Problem: Of the lines below, count those containing the word "priority". Reply with the number alone.

Saved entries
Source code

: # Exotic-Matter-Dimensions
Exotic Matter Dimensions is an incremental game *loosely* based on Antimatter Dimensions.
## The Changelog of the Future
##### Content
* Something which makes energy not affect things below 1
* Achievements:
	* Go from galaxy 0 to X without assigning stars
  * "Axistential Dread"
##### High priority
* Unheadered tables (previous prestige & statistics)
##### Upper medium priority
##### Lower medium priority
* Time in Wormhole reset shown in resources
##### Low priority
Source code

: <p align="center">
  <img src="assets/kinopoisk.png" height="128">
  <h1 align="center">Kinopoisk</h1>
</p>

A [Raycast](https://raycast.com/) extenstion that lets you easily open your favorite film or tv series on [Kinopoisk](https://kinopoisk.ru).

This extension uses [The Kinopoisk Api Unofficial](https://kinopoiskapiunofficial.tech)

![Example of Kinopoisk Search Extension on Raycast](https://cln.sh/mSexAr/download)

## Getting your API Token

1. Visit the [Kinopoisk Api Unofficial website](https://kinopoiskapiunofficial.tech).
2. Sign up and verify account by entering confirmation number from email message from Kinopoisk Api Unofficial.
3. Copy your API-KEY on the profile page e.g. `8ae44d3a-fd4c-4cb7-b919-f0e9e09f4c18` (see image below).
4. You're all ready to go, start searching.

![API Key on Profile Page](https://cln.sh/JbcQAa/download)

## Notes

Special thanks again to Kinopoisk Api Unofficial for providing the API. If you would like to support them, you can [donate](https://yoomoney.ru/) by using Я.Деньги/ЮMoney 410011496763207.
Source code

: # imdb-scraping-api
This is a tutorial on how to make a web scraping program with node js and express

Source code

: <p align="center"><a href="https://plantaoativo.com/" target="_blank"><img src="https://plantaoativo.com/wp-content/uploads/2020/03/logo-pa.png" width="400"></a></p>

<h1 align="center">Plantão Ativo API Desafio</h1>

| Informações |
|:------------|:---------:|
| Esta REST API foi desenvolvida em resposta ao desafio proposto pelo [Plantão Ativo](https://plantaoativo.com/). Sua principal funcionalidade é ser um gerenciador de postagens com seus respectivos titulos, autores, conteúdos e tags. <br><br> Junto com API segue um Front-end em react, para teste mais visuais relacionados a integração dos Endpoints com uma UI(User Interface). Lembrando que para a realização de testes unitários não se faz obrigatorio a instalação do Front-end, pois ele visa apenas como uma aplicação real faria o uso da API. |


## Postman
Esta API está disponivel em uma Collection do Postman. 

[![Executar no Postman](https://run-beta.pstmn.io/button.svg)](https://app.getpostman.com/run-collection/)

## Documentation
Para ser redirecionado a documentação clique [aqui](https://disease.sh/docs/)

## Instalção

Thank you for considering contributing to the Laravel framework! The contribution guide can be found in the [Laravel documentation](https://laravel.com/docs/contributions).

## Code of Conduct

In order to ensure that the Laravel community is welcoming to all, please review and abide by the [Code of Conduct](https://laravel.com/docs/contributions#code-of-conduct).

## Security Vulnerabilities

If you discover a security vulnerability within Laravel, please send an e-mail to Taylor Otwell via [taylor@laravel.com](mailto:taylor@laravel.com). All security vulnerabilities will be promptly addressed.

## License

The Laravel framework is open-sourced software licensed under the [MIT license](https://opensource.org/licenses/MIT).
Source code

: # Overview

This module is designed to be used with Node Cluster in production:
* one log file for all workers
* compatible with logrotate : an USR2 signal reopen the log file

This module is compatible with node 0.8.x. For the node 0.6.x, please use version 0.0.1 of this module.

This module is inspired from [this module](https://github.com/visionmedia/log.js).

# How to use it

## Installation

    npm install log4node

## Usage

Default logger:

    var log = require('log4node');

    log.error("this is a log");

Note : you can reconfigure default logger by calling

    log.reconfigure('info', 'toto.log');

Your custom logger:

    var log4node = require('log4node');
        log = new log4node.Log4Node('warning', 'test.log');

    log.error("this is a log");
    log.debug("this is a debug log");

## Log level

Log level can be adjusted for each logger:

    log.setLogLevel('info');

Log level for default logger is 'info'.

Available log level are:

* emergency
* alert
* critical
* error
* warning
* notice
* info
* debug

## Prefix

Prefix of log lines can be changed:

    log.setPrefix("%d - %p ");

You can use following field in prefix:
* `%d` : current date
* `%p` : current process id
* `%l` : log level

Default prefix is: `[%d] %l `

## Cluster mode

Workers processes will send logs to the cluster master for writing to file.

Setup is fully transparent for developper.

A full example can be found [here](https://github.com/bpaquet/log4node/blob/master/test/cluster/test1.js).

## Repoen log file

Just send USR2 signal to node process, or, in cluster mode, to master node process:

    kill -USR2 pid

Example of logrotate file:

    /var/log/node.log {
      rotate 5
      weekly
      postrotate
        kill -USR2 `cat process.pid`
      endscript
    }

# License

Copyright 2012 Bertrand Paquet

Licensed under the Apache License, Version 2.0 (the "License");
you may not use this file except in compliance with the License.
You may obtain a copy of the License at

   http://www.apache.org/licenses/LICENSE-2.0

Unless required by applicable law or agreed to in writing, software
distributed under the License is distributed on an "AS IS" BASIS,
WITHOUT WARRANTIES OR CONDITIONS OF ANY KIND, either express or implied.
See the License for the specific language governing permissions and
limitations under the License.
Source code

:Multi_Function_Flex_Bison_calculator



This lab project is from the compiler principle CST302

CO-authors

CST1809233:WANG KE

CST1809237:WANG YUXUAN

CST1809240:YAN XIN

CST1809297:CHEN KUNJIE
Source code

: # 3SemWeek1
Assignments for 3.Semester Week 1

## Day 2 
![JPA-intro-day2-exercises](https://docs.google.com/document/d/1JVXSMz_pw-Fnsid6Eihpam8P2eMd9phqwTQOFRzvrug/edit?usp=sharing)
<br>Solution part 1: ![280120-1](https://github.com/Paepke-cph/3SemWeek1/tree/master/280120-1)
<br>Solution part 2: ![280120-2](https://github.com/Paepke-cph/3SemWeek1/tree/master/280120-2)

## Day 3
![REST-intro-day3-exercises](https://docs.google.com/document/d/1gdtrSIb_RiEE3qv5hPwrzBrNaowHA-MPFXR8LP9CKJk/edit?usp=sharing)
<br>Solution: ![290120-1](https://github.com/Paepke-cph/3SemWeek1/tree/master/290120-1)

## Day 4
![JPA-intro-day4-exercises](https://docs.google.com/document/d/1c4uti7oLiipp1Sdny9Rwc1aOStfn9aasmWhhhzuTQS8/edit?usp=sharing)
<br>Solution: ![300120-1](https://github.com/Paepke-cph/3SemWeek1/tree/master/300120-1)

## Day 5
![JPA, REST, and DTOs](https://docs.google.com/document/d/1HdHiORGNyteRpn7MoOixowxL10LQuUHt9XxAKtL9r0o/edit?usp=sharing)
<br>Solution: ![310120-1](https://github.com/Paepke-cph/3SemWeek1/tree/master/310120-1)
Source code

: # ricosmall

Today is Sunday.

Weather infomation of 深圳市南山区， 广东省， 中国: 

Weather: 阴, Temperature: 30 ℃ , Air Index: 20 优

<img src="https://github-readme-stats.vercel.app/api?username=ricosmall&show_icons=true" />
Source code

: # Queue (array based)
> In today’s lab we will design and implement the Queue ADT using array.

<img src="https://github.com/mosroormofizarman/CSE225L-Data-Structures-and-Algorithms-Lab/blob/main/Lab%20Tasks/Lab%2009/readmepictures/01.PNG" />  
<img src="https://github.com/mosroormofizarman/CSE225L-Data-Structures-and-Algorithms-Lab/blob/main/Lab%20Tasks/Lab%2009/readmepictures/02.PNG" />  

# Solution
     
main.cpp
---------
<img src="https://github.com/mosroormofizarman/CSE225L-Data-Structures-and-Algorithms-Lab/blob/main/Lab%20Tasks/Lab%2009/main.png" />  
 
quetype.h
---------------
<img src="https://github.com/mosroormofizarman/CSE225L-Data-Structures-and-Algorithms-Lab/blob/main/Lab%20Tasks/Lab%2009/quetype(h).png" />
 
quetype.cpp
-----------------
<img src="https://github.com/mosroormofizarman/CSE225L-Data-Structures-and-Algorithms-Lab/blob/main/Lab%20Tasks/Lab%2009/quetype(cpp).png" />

Task result: 4